▸ TASK PROMPT
Look below for the line with "height: 36px ->" and the line with "html: none ->"; repeat exactly those two lines and all lines between them, but no pictures.

▸ INFORMATION SHOWN

_ _ _

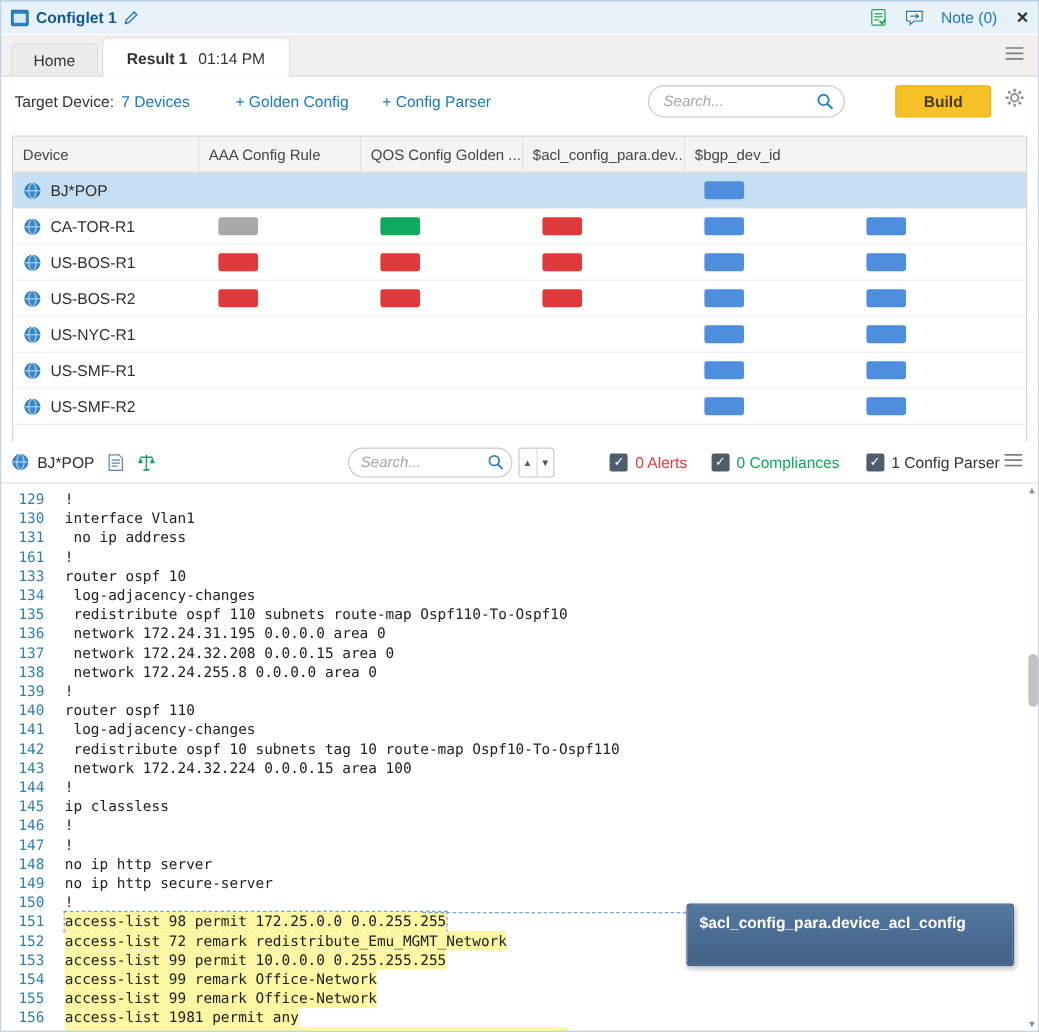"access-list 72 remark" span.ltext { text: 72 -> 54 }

_ _ _

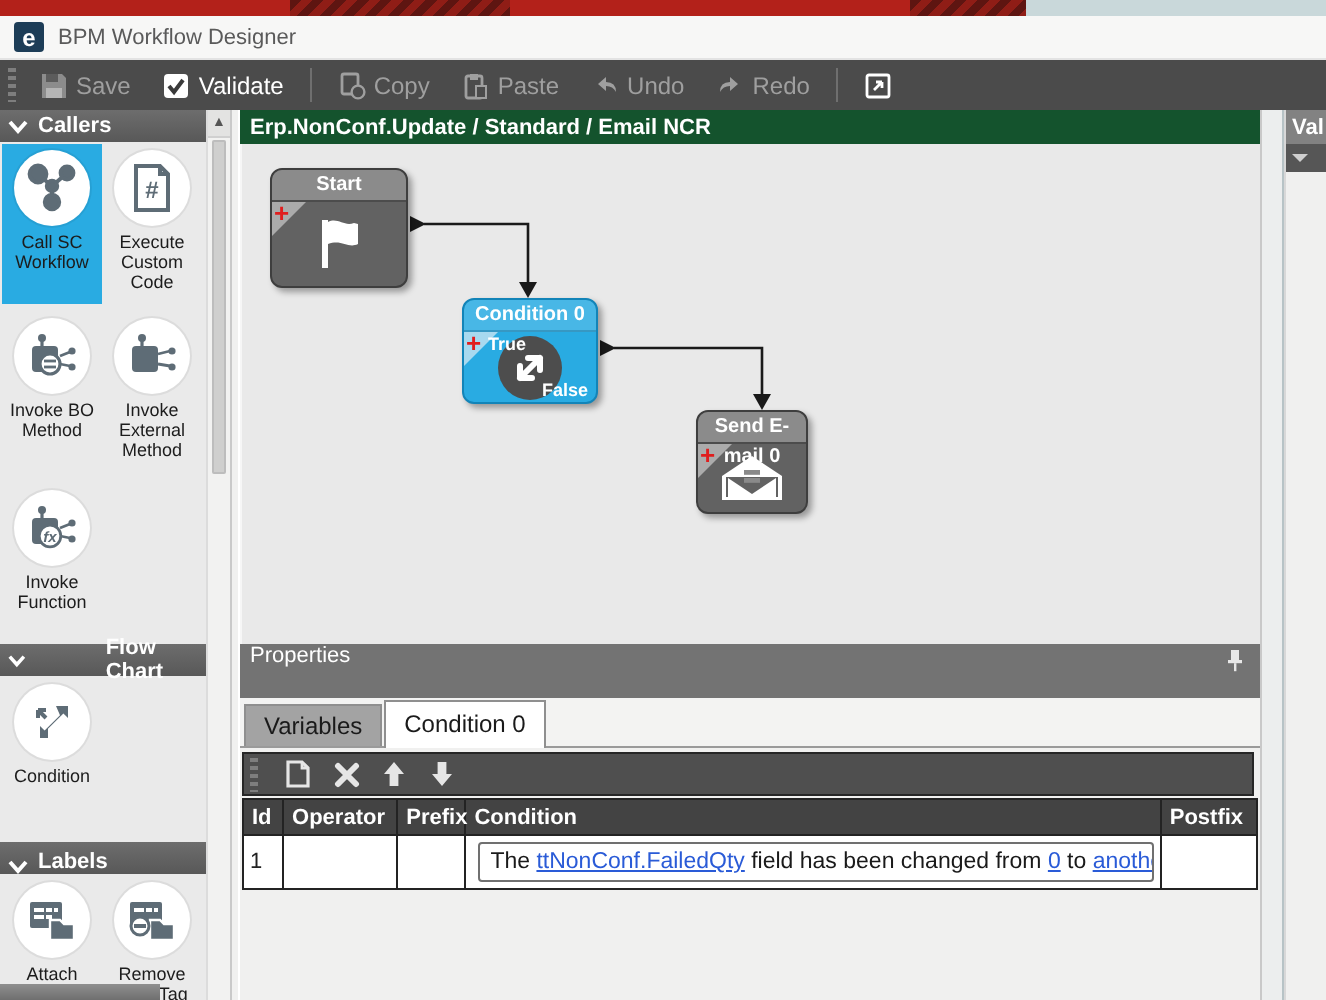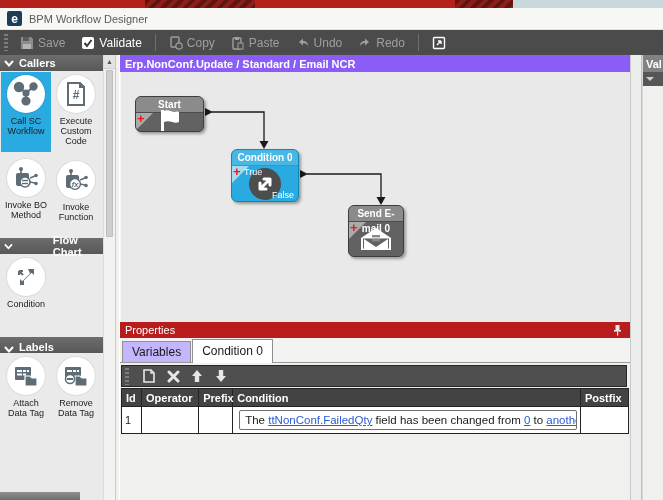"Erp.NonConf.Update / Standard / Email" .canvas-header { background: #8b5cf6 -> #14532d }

_ _ _

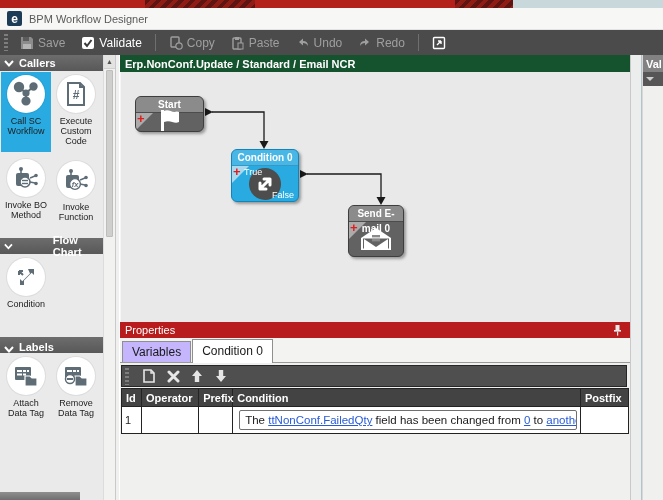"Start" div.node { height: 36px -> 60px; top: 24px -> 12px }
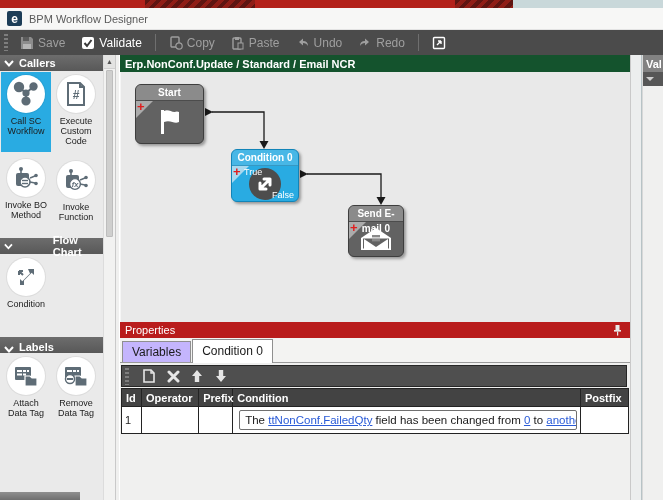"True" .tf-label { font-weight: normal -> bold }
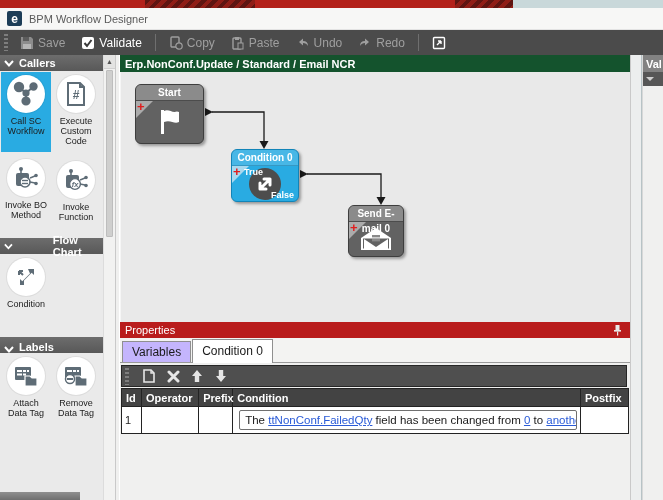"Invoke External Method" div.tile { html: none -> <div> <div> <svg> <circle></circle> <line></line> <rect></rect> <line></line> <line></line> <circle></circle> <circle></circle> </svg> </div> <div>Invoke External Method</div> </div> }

_ _ _

▸ EXERCISE SOLUTION
"Start" div.node { height: 36px -> 60px; top: 24px -> 12px }
"True" .tf-label { font-weight: normal -> bold }
"Invoke External Method" div.tile { html: none -> <div> <div> <svg> <circle></circle> <line></line> <rect></rect> <line></line> <line></line> <circle></circle> <circle></circle> </svg> </div> <div>Invoke External Method</div> </div> }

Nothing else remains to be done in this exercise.